More than 2,000 illegal alien juveniles have been apprehended and taken into federal custody in each of the last several months, according to DHS statistics. While Obama administration officials emphasize that these numbers are lower than last year, they are still the second highest level ever for arrests of illegal alien minors, about midway between 2013 and 2014 levels. Most of those apprehended are male teenagers, with the largest number from Guatemala. The statistics confirm that Central Americans still see a strong incentive to head to the United States now, and that the drop in apprehensions reported last August and September was temporary.
While taking custody of roughly 2,000 illegal alien juveniles per month since the start of the 2015 fiscal year last October, ICE reports removing well under 200 juveniles per month. The largest number of these (41 percent) were sent home to Mexico.

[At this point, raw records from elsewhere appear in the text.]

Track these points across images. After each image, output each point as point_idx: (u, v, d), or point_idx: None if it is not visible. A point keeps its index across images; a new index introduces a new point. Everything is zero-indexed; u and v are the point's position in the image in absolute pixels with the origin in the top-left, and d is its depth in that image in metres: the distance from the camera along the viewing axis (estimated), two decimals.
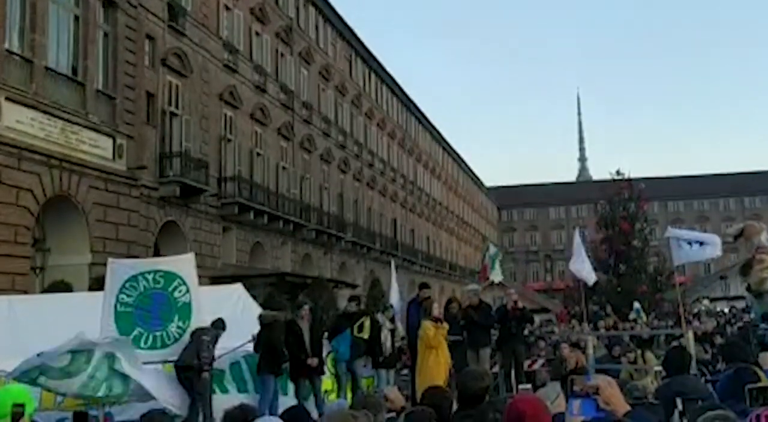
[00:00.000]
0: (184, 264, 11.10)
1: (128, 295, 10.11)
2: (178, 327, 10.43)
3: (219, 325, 10.73)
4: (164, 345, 10.33)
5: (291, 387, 11.94)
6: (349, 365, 12.97)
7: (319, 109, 41.00)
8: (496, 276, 19.68)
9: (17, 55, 18.53)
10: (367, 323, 13.47)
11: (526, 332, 16.61)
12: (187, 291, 10.54)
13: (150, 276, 10.42)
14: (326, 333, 13.20)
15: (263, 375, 11.20)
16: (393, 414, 5.18)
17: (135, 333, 10.08)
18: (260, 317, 11.52)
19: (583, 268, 17.34)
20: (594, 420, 4.11)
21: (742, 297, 32.85)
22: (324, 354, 12.64)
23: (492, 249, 19.84)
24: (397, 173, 56.63)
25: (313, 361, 11.80)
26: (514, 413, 3.73)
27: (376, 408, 4.73)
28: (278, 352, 11.36)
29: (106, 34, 21.93)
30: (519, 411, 3.72)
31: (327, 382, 12.78)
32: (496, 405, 4.58)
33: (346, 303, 14.24)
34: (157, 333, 10.27)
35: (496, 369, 14.67)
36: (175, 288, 10.46)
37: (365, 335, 13.38)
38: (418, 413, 4.53)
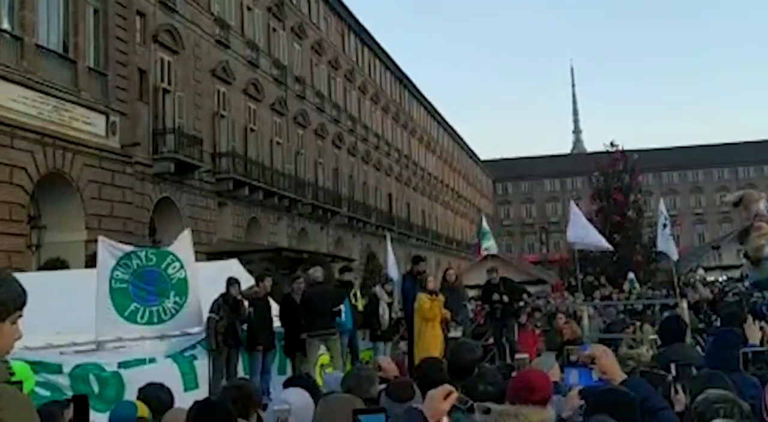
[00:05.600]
0: (177, 242, 11.14)
1: (123, 272, 10.14)
2: (175, 302, 10.47)
3: (232, 282, 10.92)
4: (161, 321, 10.36)
5: (289, 365, 12.01)
6: (351, 335, 13.03)
7: (312, 84, 40.83)
8: (491, 248, 19.32)
9: (7, 32, 18.38)
10: (359, 293, 13.54)
11: (522, 303, 16.55)
12: (182, 267, 10.56)
13: (142, 254, 10.47)
14: None
15: (252, 350, 11.30)
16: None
17: (131, 308, 10.12)
18: (242, 294, 11.56)
19: (587, 235, 17.10)
20: (589, 388, 4.14)
21: (735, 267, 32.98)
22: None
23: (483, 224, 19.63)
24: (392, 147, 56.52)
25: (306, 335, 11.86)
26: (523, 383, 3.76)
27: (370, 380, 4.74)
28: (262, 327, 11.41)
29: (96, 11, 21.74)
30: (529, 383, 3.74)
31: (324, 357, 12.85)
32: (486, 378, 4.60)
33: (338, 274, 14.29)
34: (153, 309, 10.31)
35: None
36: (168, 265, 10.49)
37: (359, 305, 13.45)
38: (397, 384, 4.55)
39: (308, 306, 11.93)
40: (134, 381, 8.60)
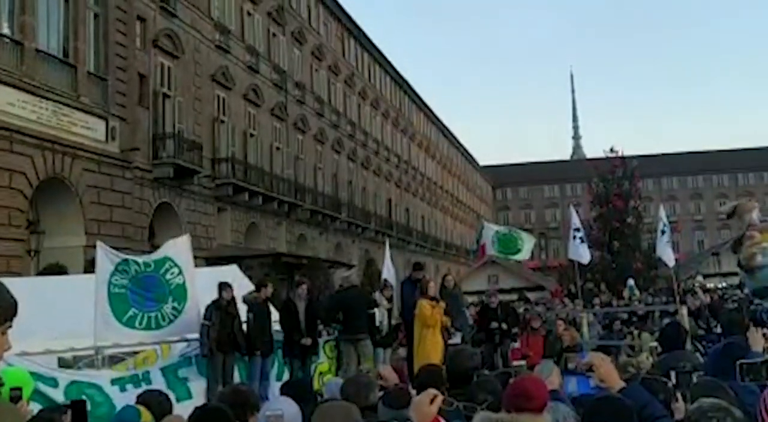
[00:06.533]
0: (175, 247, 11.12)
1: (121, 277, 10.13)
2: (173, 308, 10.46)
3: (223, 287, 10.93)
4: (159, 326, 10.36)
5: (287, 371, 11.99)
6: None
7: (312, 89, 40.84)
8: (523, 253, 18.33)
9: (7, 37, 18.39)
10: None
11: (521, 310, 16.56)
12: (180, 272, 10.56)
13: (140, 261, 10.46)
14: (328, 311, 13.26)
15: (251, 356, 11.29)
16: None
17: (130, 313, 10.11)
18: (243, 300, 11.57)
19: (576, 250, 17.37)
20: (586, 396, 4.14)
21: (734, 274, 32.95)
22: (323, 339, 12.72)
23: (495, 227, 19.12)
24: (391, 153, 56.52)
25: (307, 341, 11.84)
26: (519, 391, 3.74)
27: (369, 387, 4.72)
28: (262, 332, 11.40)
29: (96, 16, 21.77)
30: (524, 390, 3.73)
31: (324, 365, 12.83)
32: (485, 386, 4.59)
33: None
34: (152, 314, 10.30)
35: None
36: (166, 271, 10.48)
37: None
38: (394, 392, 4.54)
39: (344, 308, 12.18)
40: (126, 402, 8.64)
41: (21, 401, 3.56)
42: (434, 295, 12.49)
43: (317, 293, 21.28)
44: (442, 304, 12.35)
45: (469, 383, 4.85)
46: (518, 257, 17.85)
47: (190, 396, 9.89)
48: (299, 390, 4.84)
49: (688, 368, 4.22)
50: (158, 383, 9.65)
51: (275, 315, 12.34)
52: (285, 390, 5.46)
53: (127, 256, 10.66)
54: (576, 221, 18.00)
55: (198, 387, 10.35)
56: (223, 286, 11.04)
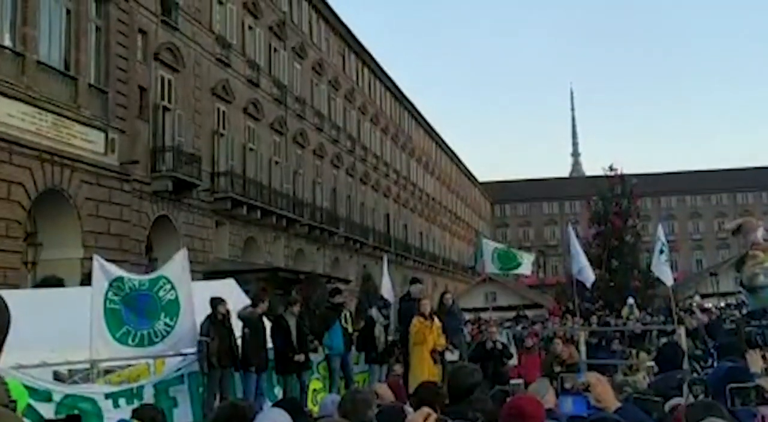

The majority of illegal alien juveniles taken into ICE custody are ultimately released to family members in the United States, and only a small number are ever repatriated. About 90 percent of the recent Central American arrivals who had hearings scheduled last summer and fall failed to appear at their immigration hearings and have melted into the larger illegal alien population.
The accompanying chart shows trends in the number of illegal alien minors booked into ICE custody after arrest by either the Border Patrol, port inspectors, or ICE agents in the interior.
According to the DHS statistics, which have not been released to the public, but were obtained by the Center, about 99 percent of all the illegal alien minors taken into ICE custody since the beginning of the fiscal year were apprehended by the Border Patrol.
There were a few young children (including 25 infants under age 1) apprehended, but the vast majority — 84 percent — were between the ages of 13 and 17 when they were booked. Thirty-one percent of the total claimed to be age 17 at the time of booking.
Seventy percent of the minors were males.
ICE has taken custody of illegal alien juveniles from 27 different countries this year. Nearly 90 percent were from four Central American countries (Guatemala, El Salvador, Honduras, and Nicaragua, in that order); half were from Guatemala alone. The rest were from Armenia, the Bahamas, Bangladesh, Brazil, Canada, Chile, China, Colombia, Cuba, Ecuador, Ghana, Haiti, India, Mexico, Nepal, Nigeria, Peru, Romania, Somalia, South Africa, Spain, the United Kingdom, and Vietnam.
The family arrivals continue as well. Last week DHS Secretary Jeh Johnson told members of the House appropriations committee that the Border Patrol apprehended 1,622 illegal aliens who arrived as part of a family unit in January and another 2,043 family members in February. Rep. Henry Cuellar, a Democratic member of the committee from south Texas, where most of these apprehensions have taken place, made a point of expressing his constituents' disapproval of what he referred to as "catch and release" policies that are contributing to the ongoing influx from Central America.